A. Dr. Cyrous Samii. If I'm not mistaken, already appointed -- yes, appointed, I think -- appointed, or anyway picked up for, or designated undersecretary of finance, attended the meeting. Goudarzi was in the meeting; and Dr. Amini chaired the meeting. And he said, "Would you explain to us why you want to resign?" As if he needed some kind of witnesses, or as if it was my trial or something. I did explain my thoughts and the efforts on the unification of plan and budget functions and concluded that if the plan doesn't have the budget, the plan cannot keep its integrity and is a useless exercise.
I said the ministry people cannot do the budget, they're tax collectors and disbursement experts and do not understand the budget function in a developing economy. In fact, only planners can allocate, this is an allocating job. Now whether they are allocating for current expenditure or for investment expenditure, the job still can be done by the Plan Organization.
Nobody really gave me full support, except one man -- the new undersecretary of the ministry of finance -- supported me fully and that was Dr. Cyrous Samii. And that was very strange, because after all I knew the minister of finance did not support me; but Samii had the courage of his conviction in spite of his new responsibilities. Nobody else supported me and the meeting was adjourned.
So my resignation was final and I left the Plan Organization. Asfia came to my house, asked me to reconsider. Jamshid Amouzegar also came and asked me to return to the Plan Organization.
Q. Why Jamshid Amouzegar?
A. Jamshid was sent because of the problem of Jahangir, I suppose. And Jahangir didn't want to be singled out as the main cause for my resignation. I remained adamant and did not return.
Mr. Ala, however, insisted that I should go to the Shah, at that time, to explain to him why I had resigned. I absolutely refused. And Mr. Ala, who was like my own father to me always, was extremely disappointed that I wouldn't. I said, "As long as Dr. Amini is in office, I will not go to the Shah, because it will then take the form of my going behind the back of the prime minister to complain to the Shah about what the prime minister has done to me." I said I will not do that. However, shortly after, Dr. Amini resigned and left office, which wasn't long after my departure, it was about three months, two and a half months; I went to the Shah.

-=-=-

#### [Task objective]
Resume the interview about the resignation from the Plan Organization from the point where it stops. The entries come from a separate source.

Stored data
-=-=-

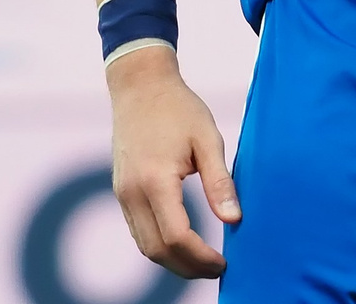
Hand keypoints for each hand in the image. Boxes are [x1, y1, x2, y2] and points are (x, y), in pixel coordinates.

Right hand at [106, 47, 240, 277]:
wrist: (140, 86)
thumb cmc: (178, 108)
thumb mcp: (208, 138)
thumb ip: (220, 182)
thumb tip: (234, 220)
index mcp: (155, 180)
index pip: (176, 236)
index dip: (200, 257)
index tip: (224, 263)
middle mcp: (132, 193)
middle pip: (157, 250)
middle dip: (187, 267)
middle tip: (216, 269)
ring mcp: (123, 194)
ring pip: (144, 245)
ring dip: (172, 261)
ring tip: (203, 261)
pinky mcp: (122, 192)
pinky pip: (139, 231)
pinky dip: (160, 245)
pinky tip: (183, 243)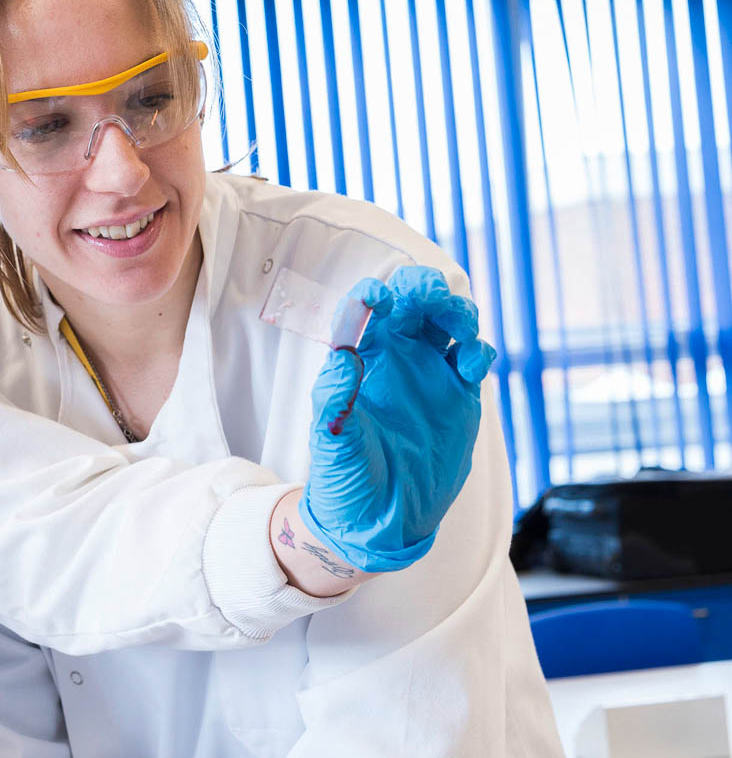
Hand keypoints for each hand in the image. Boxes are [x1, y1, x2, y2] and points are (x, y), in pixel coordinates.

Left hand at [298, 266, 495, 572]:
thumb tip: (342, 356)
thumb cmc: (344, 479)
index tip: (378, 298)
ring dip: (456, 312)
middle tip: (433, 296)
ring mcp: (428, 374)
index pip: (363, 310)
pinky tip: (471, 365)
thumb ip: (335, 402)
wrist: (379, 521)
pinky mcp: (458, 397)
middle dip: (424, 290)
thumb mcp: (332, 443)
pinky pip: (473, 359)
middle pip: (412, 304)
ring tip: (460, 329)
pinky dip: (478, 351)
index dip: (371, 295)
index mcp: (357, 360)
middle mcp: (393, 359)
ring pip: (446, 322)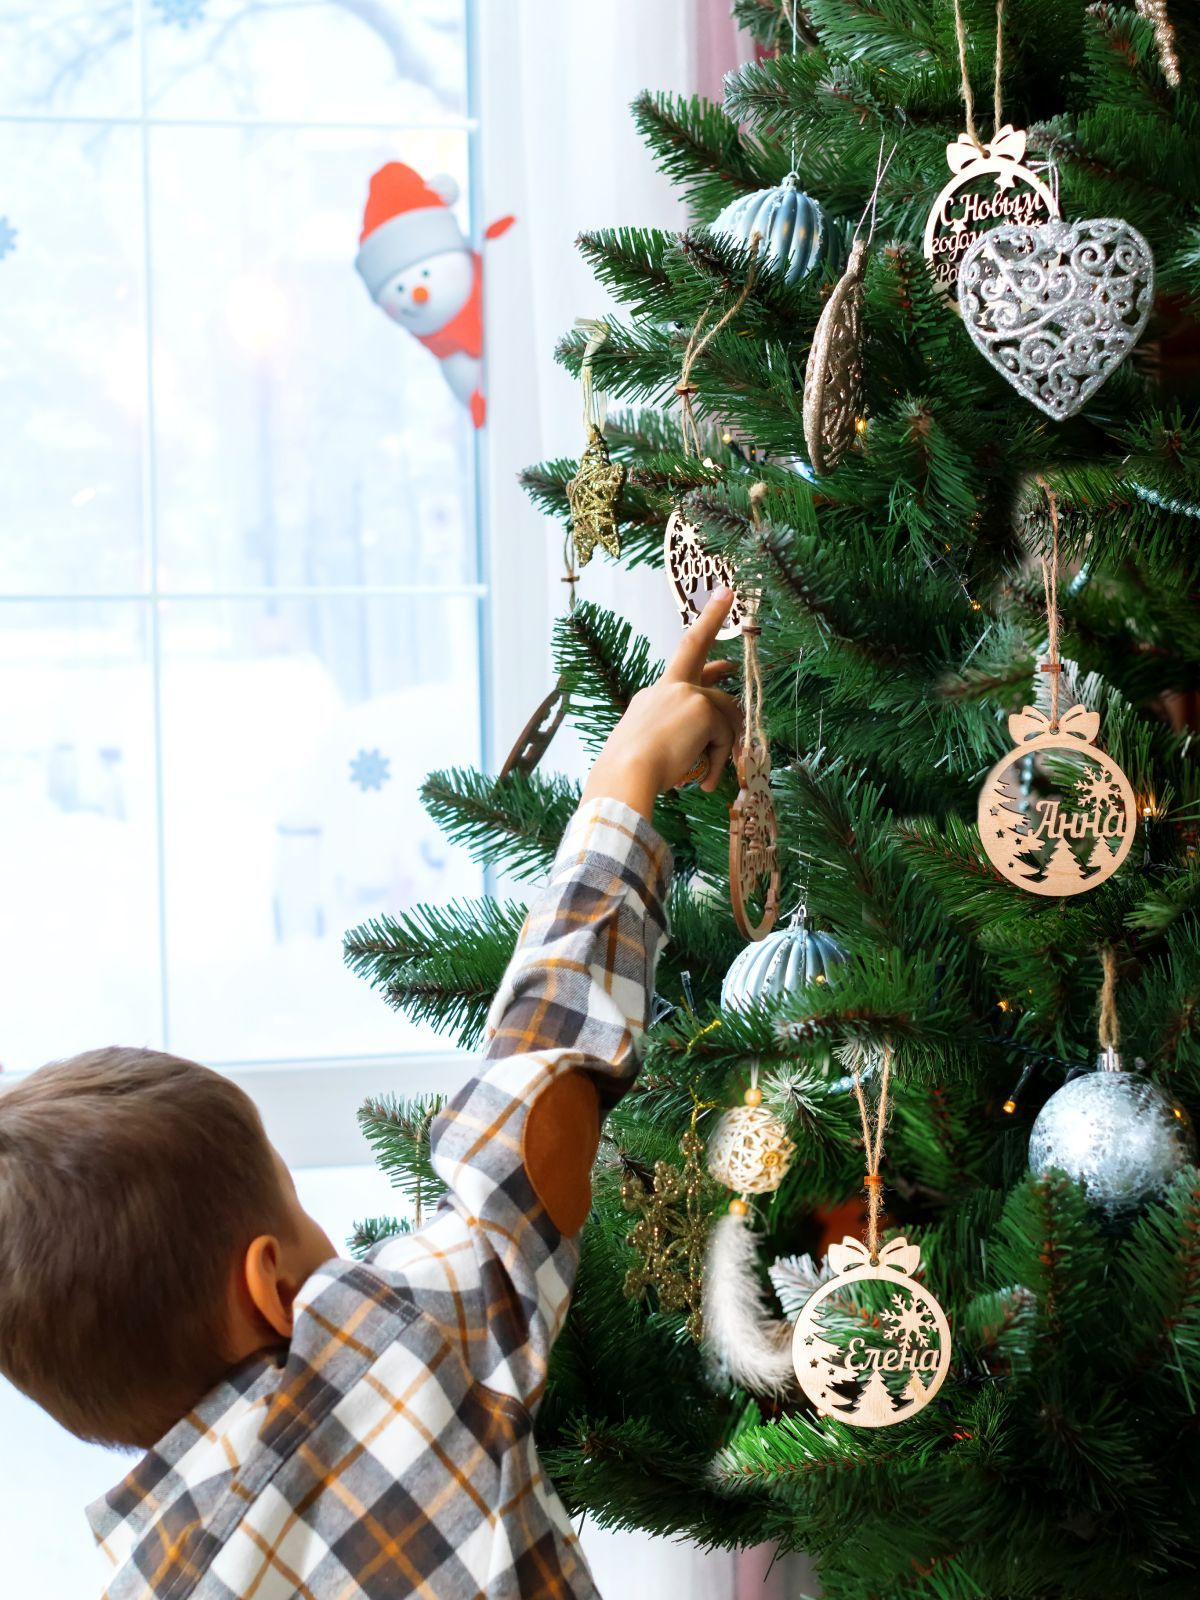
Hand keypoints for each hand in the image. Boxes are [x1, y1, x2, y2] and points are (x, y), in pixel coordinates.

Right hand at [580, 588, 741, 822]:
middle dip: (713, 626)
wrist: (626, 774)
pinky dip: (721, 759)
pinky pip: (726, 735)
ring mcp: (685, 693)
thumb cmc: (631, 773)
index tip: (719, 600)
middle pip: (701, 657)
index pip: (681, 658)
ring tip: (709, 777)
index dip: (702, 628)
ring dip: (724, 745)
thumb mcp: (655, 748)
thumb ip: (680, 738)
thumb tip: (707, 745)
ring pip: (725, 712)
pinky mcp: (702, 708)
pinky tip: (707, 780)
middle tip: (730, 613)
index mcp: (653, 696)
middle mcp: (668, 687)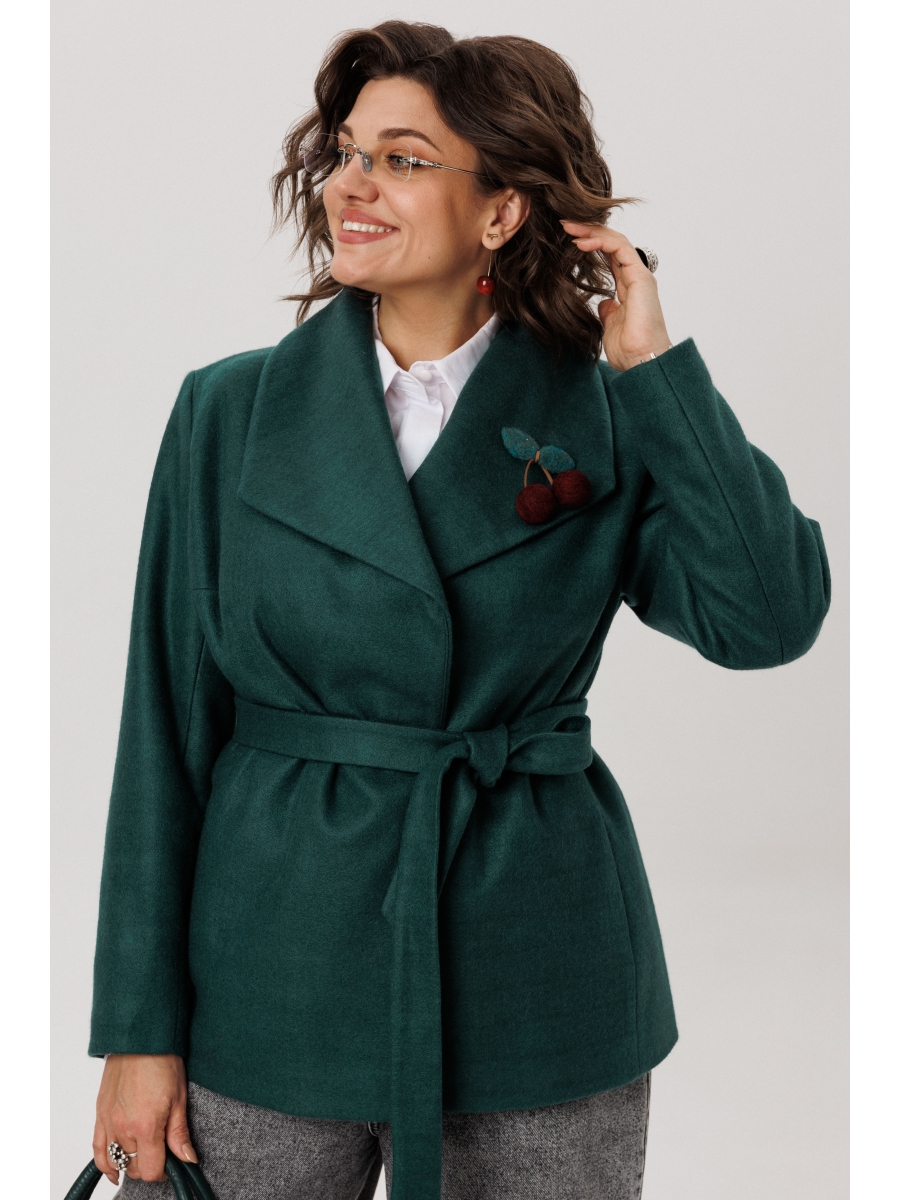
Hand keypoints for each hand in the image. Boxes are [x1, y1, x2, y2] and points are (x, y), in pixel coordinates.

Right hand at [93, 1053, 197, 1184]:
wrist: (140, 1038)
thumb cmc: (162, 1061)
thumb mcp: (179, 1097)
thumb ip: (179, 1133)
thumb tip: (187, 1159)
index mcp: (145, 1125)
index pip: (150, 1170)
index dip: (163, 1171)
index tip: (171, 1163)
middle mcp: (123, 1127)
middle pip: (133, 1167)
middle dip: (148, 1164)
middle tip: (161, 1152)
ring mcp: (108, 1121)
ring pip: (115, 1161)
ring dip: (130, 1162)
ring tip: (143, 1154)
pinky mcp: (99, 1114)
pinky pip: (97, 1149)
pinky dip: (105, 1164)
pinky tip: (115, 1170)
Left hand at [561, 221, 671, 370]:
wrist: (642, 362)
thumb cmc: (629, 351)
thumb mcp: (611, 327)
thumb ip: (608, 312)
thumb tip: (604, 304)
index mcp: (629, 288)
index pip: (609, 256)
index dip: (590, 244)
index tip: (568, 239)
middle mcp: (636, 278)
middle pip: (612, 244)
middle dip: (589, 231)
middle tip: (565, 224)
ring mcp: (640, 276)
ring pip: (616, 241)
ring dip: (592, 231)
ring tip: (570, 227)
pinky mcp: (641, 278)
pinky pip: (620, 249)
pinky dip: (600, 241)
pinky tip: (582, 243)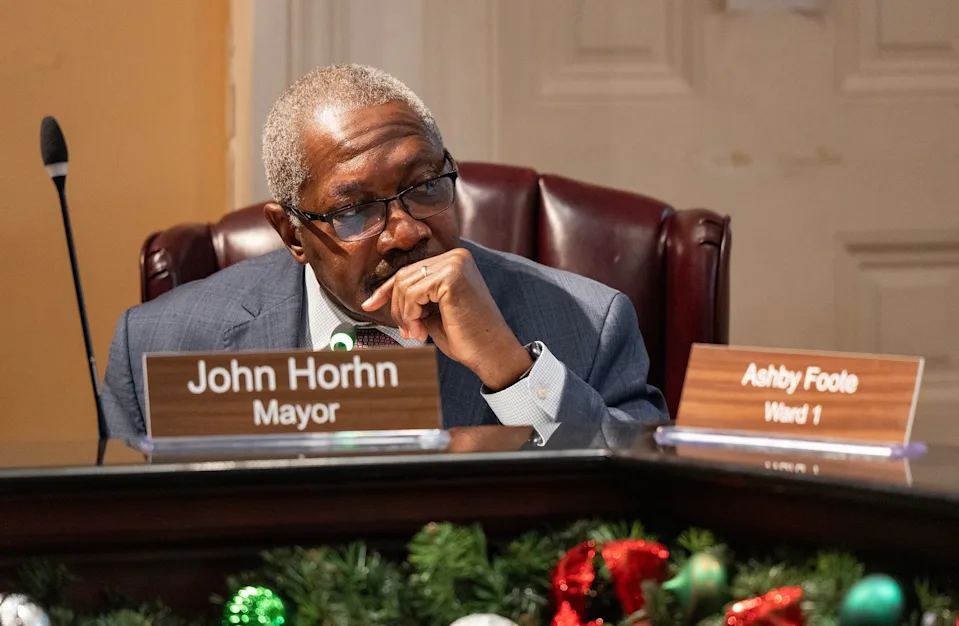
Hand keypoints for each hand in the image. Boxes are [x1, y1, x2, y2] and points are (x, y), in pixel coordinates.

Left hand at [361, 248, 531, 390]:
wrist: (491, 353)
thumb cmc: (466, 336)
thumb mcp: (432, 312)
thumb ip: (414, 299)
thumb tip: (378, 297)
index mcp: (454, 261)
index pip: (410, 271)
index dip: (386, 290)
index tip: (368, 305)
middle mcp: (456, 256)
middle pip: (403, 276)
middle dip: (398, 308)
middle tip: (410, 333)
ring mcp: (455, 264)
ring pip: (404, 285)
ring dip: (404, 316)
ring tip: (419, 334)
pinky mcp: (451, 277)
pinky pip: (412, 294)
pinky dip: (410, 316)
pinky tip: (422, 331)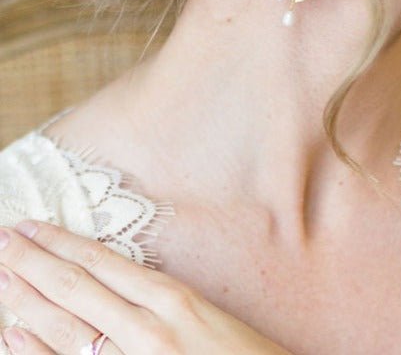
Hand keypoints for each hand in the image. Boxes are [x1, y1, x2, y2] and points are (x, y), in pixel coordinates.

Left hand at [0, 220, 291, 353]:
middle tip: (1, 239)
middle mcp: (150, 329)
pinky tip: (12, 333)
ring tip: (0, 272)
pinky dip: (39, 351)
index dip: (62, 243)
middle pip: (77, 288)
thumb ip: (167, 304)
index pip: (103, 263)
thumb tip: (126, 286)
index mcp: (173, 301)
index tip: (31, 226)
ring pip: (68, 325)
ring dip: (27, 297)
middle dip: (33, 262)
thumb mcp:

-=-=-

#### [Exercise answer]
I also told the Shah, "Your Majesty, if I didn't come to see you, it was because I didn't want people to feel that I had a complaint against Dr. Amini, that I was complaining to Your Majesty against your prime minister." I felt it was a very improper thing to do. I figured the prime minister <was> perfectly capable of telling the Shah what happened. And after all, I was working for the prime minister, I wasn't working, as such, for the Shah. I was a secondary officer, I was at the time just the undersecretary or the second in command in the Plan Organization. I wasn't a minister, I wasn't at the top level to go to the Shah to air my differences with the prime minister.
Q. What did the Shah say? Did he understand the principle upon which you were...
A. I remember... Well, I don't think the Shah was all that excited about the whole concept of budget going to the Plan Organization. I did explain all of these things to the Shah and told him my reasons.
Q. What was his reaction?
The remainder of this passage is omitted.